Но не так все просто.
Традиционалисты классической музыки никогда не скажут, что им приятен диссонанс. Само это слово заставляет их вспоминать режущие ухо аудиовселенные Штокхаузена и Булеза. По мнению этих слушателей, эти композиторы находят особое удовольствие в создании звуковых сочетаний, от которых сводит зубы. Только не это, скажут они, лучше дайте нам Шопена или Бетховена. На данном примере можно убедиться, что консонанс и диссонанс стоит считать самыми неверно истолкованными и неверно используемыми терминами музыки. Оппоненты модернизма, восставшие против Дебюсси и Стравинского и до нашего времени отказывающиеся сложить оружие, считают, что диссонанс наносил оскорбление самой музыке, нарушал естественные законы ее создания.

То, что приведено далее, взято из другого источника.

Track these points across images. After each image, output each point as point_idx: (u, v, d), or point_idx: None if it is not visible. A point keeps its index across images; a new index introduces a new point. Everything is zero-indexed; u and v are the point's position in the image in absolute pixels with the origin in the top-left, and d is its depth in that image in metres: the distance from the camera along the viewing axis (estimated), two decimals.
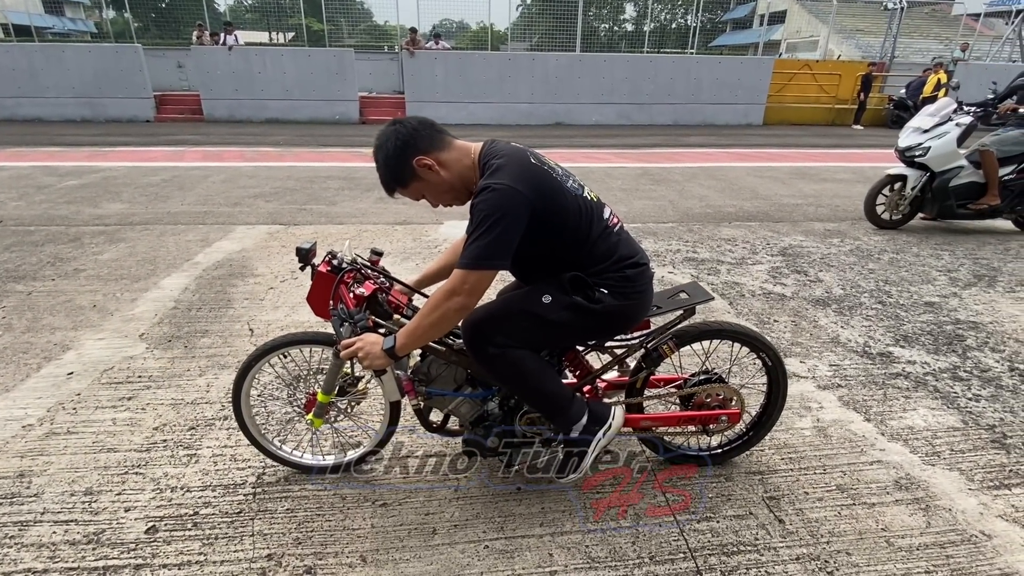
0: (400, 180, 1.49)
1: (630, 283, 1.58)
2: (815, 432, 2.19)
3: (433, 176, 1.48)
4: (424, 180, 1.49)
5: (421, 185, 1.50)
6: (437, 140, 1.49)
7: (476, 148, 1.52)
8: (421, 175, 1.47)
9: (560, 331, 1.60)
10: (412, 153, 1.45)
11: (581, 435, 1.68)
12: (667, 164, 8.07)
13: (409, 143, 1.45)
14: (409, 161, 1.45)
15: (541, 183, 1.44)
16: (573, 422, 1.67)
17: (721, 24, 32.25)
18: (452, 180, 1.50)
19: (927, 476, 1.96)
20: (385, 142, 1.46)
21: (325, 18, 14.41)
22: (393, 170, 1.48)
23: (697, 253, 4.28)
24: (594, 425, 1.69)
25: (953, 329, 3.11)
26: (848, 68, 14.67)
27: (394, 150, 1.45)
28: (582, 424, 1.68)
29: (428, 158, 1.46)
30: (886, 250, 4.49)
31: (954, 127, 4.70)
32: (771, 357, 1.84)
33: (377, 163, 1.49)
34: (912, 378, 2.60)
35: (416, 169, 1.46)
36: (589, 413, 1.69)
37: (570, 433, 1.68)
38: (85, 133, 10.27)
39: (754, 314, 3.24)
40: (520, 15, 20.23)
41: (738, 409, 1.88)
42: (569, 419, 1.67)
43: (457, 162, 1.49)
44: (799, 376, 2.58)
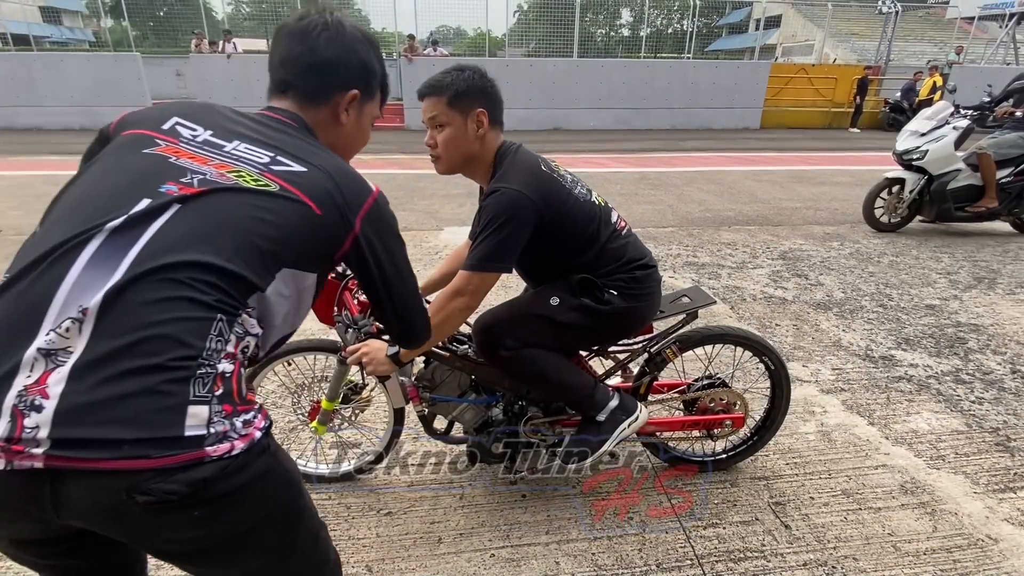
0: (457, 101, 1.41)
1: (639, 284, 1.59)
2: (819, 436, 2.19)
3: (471, 131, 1.45)
4: (463, 128, 1.44)
5: (458, 127, 1.44)
6: (498, 114, 1.49)
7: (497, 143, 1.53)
8: (468, 120, 1.44)
9: (569, 332, 1.60)
10: (482, 99, 1.44)
11: (608, 419, 1.67)
12: (665, 168, 8.10)
13: (489, 91, 1.46)
14: (476, 100, 1.43)
15: (550, 190, 1.46)
16: (601, 406, 1.67)
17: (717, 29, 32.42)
18: (477, 150, 1.49)
19: (932, 480, 1.96)
20: (474, 70, 1.43)
21: None
22: (461, 90, 1.41)
23: (697, 257, 4.28)
24: (622, 413, 1.68)
25: (954, 332, 3.11)
26: (844, 72, 14.75)
27: (476, 80, 1.42)
28: (611, 407, 1.67)
29: (486, 116, 1.45)
30: (886, 253, 4.50)
31: (951, 130, 4.72)
32: (774, 361, 1.84)
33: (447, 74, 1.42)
34: (915, 381, 2.60)
35: (473, 112, 1.43)
36: (620, 400, 1.69)
37: (598, 417, 1.67)
38: (84, 142, 10.08)
39: (756, 318, 3.25)
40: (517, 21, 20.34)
41: (742, 413, 1.88)
42: (596, 403, 1.67)
43: (491, 142, 1.50)
44: (802, 380, 2.58)
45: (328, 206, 0.84)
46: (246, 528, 0.77)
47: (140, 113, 0.91)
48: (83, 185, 0.82)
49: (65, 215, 0.78)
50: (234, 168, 0.82)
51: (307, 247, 0.84)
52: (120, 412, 0.66)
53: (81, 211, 0.76)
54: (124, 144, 0.85)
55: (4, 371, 0.66)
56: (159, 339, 0.69)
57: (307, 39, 0.94)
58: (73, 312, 0.68)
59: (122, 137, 0.86)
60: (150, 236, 0.73)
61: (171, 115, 0.88)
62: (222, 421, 0.72)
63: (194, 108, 0.90)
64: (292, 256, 0.83)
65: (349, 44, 0.97)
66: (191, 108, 0.90)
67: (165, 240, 0.73)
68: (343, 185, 0.87)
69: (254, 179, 0.81)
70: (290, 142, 0.89)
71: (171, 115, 0.88)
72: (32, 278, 0.71)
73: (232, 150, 0.84)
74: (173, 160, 0.81)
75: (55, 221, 0.78)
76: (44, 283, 0.70)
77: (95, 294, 0.69)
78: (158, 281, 0.71)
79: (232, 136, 0.87)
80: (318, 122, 0.97)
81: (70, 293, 0.69)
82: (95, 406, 0.66)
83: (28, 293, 0.70)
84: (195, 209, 0.76)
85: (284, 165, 0.84)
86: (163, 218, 0.74)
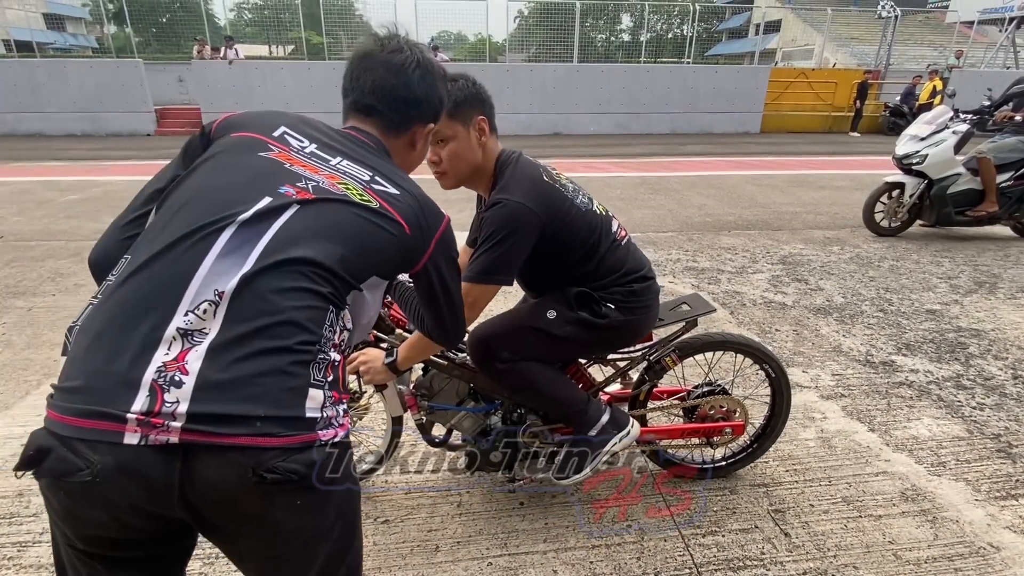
0: (458, 112, 1.37)
1: (636, 297, 1.59)
2: (819, 443, 2.18)
3: (473, 140, 1.42)
4: (467, 138, 1.41)
5: (462, 139, 1.40)
6: (494, 120, 1.47)
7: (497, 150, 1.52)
8: (470, 130, 1.41)
9: (565, 345, 1.59)
10: (480, 106, 1.41)
11: (599, 436, 1.67)
12: (665, 173, 8.11)
13: (484, 97, 1.43)
14: (475, 108, 1.40)
15: (552, 201, 1.45)
16: (593, 423, 1.66)
17: (717, 34, 32.54)
18: (478, 161, 1.46)
19: (933, 487, 1.94)
20: (465, 78, 1.40)
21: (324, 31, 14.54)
22: (460, 100, 1.37)
23: (697, 262, 4.28)
24: (613, 428, 1.68)
25: (955, 337, 3.10)
26: (844, 76, 14.77)
27: (471, 88, 1.39)
28: (602, 423, 1.67)
29: (486, 123, 1.44)
30: (886, 257, 4.49)
31: (951, 135, 4.72)
32: (774, 368, 1.83)
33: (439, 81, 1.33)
34: (915, 387, 2.59)
35: (474, 120, 1.41)
36: (611, 415, 1.69)
37: (589, 433, 1.67)
38: (86, 147, 10.32)
39: (755, 323, 3.24)
40: (518, 26, 20.41)
41: (742, 421, 1.88)
42: (588, 420, 1.66)
43: (491, 149, 1.48)
44: (802, 386, 2.57)
45: (415, 227, 0.94)
46: (327, 526, 0.82)
47: (245, 117, 0.98)
48: (202, 178, 0.88)
49: (189, 205, 0.84)
50: (342, 181, 0.90)
51: (393, 260, 0.95)
52: (253, 390, 0.72)
53: (205, 202, 0.83)
54: (239, 145, 0.92)
55: (140, 347, 0.71)
56: (286, 324, 0.76)
57: (402, 75, 1.01)
58: (210, 295, 0.74)
59: (233, 138, 0.93)
60: (275, 231, 0.80)
61: (279, 124, 0.96)
62: (331, 407, 0.80)
63: (296, 121, 0.98)
64: (381, 265, 0.92)
65: (435, 83, 1.06)
66: (295, 120, 0.98)
67: (287, 236, 0.80)
68: (426, 210, 0.97)
69: (359, 193, 0.89)
70: (381, 164, 0.98)
71: (279, 124, 0.96)
72: (168, 260, 0.77)
73: (337, 164, 0.93)
74: (288, 166, 0.89)
75: (178, 209, 0.84)
76: (182, 266, 0.76)
77: (230, 279, 0.75)
78: (283, 272, 0.78)
79: (334, 152, 0.95)
80: (395, 148, 1.07)
81: (207, 276, 0.76)
82: (232, 383, 0.71)
83: (163, 274, 0.77)
84: (312, 212, 0.84)
85: (382, 185, 0.94)
86: (285, 216, 0.82)
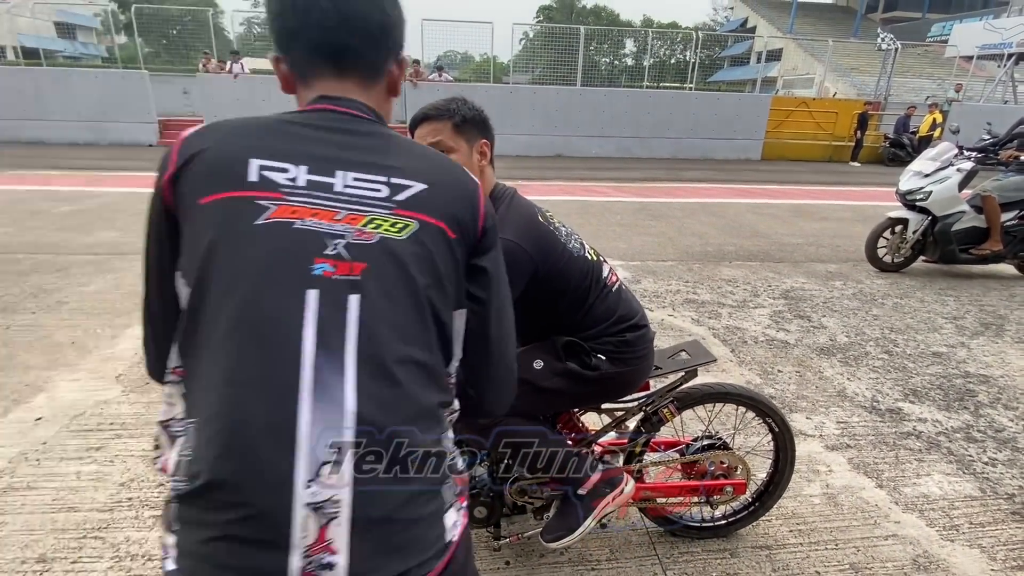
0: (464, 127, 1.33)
1: (629, 348, 1.49)
2: (825, 500, 2.06)
3: (474, 161, 1.36)
4: (469, 156, 1.35)
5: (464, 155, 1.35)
6: (493, 152, 1.42)
7: None
8: (473, 149, 1.36)
9: (552, 398, 1.50)
10: (485, 131, 1.37)
11: (590, 494, 1.56)
12: (666, 199, 8.07)
13: (489, 125, 1.39)
14: (480, 131, 1.36)
15: (546, 243, 1.37)
16: (583, 481, 1.56)
17: (719, 60, 33.02)
18: None
19: (946, 554, 1.83)
20: (471, 104, 1.36)
21: None
22: (468, 117, 1.34)
23: (697, 294, 4.19)
24: (606, 487, 1.57)
25: (963, 383, 3.00)
26: (844, 106, 14.89)
27: (478, 112, 1.36)
28: (593, 480, 1.56)
29: (489, 148, 1.38)
30: (890, 295, 4.41)
31: (955, 172, 4.68)
32: (778, 423, 1.73)
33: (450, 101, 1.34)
34: (924, 438, 2.48)
35: (477, 142, 1.36)
36: (603, 473, 1.58)
37: (579, 491, 1.56)
38: (87, 157, 10.30)
39: (757, 363, 3.14)
40: (523, 48, 20.65)
41: (744, 479, 1.77)
42: (579, 479, 1.56)
43: (488, 179, 1.41)
44: (806, 435, 2.46)
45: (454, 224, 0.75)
46: None
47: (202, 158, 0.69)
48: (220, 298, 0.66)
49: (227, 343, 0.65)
50: (365, 218, 0.69)
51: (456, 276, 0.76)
52: (400, 541, 0.66)
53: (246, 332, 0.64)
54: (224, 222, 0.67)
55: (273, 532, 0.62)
56: (413, 460, 0.68)
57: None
58: (325, 454, 0.63)
59: (209, 209, 0.67)
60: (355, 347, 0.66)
61: (246, 157, 0.69)
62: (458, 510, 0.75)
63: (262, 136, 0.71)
64: (455, 292, 0.76)
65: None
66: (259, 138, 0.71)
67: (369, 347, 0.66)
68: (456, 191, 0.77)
69: (391, 224, 0.70)
70: (387, 148, 0.74)
71: (246, 157, 0.69)
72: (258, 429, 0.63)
73: (344, 189, 0.70)
74: (298, 225, 0.67)
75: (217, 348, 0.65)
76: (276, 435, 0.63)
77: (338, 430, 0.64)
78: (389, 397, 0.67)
79: (330, 165, 0.70)
80: (379, 104, 0.79)
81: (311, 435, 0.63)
82: (379, 551, 0.65)
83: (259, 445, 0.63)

Прежде чем в конце двадцатого века когнитивное тестирование и этномузыкология начали ставить под вопрос кажущуюся аксиому, западные теоретики музыки и композиторы были убеждены, что консонанс или созвучие имеют акустическую и физиологическую природу, то есть воспринимаются одинаково всеми людьми. Тем временем энтузиасты атонализма отрицали, что в нас заложено природное отвращение к диссонансу, и настаивали на том, что нас к нему приучила культура, то есть от него можно и отучить.
Но вопрос созвучия и диссонанса не служит полем битвы, где сходятся тонализм и атонализм; все намного тоньше. Возьмем Шопена, эту тонкую душу, которого иногда шутя называют композитором для жеманных салонных дам. Его музыка испещрена диссонансами. Более того, диссонанс Шопена вполне может считаться безобразным (но не становится от этого плохим!). Даже в самых известных произведениях Шопена тех, кто жаждет простого и чистого, ожидает ужасная встреча. Или возьмем гамелан, в котором простой слушатель различает только лязгающий шум, но который заставляет яванцев воодушевленно улыбаться. Или давайте вспомним романтичных, стереотипных пианистов из лобби-баров – они исполняют слащавые аранжировки популярных песен, которые напичканы такими интервалами, какие любой теоретик музыки без колебаний назвал бы истинными примерами диссонанса.